# START OF Data for processing
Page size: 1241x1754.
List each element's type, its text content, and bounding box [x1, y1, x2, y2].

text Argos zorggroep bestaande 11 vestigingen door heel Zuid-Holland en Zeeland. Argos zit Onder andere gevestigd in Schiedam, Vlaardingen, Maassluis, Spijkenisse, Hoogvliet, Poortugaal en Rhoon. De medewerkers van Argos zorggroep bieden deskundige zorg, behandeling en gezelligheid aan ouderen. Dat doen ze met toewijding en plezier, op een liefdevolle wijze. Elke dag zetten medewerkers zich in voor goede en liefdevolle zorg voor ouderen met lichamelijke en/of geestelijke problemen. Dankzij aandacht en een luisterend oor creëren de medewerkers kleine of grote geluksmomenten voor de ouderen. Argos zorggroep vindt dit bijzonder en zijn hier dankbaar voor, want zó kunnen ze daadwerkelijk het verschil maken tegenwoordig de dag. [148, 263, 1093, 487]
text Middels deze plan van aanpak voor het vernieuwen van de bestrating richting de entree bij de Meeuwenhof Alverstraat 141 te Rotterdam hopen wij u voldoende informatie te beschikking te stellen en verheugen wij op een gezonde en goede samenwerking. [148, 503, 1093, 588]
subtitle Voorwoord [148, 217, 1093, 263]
# END OF Data for processing
- **Brief**: Reproduce the rows above verbatim, from the line containing "text Argos zorggroep" through the last row.

- **Answer in full**:
text Argos zorggroep bestaande 11 vestigingen door heel Zuid-Holland en Zeeland. Argos zit Onder andere gevestigd in Schiedam, Vlaardingen, Maassluis, Spijkenisse, Hoogvliet, Poortugaal en Rhoon. De medewerkers van Argos zorggroep bieden deskundige zorg, behandeling en gezelligheid aan ouderen. Dat doen ze met toewijding en plezier, op een liefdevolle wijze. Elke dag zetten medewerkers zich in voor goede en liefdevolle zorg voor ouderen met lichamelijke en/of geestelijke problemen. Dankzij aandacht en een luisterend oor creëren de medewerkers kleine of grote geluksmomenten voor de ouderen. Argos zorggroep vindt dit bijzonder en zijn hier dankbaar voor, want zó kunnen ze daadwerkelijk het verschil maken tegenwoordig de dag. [148, 263, 1093, 487]
text Middels deze plan van aanpak voor het vernieuwen van de bestrating richting de entree bij de Meeuwenhof Alverstraat 141 te Rotterdam hopen wij u voldoende informatie te beschikking te stellen en verheugen wij op een gezonde en goede samenwerking. [148, 503, 1093, 588]
subtitle Voorwoord [148, 217, 1093, 263]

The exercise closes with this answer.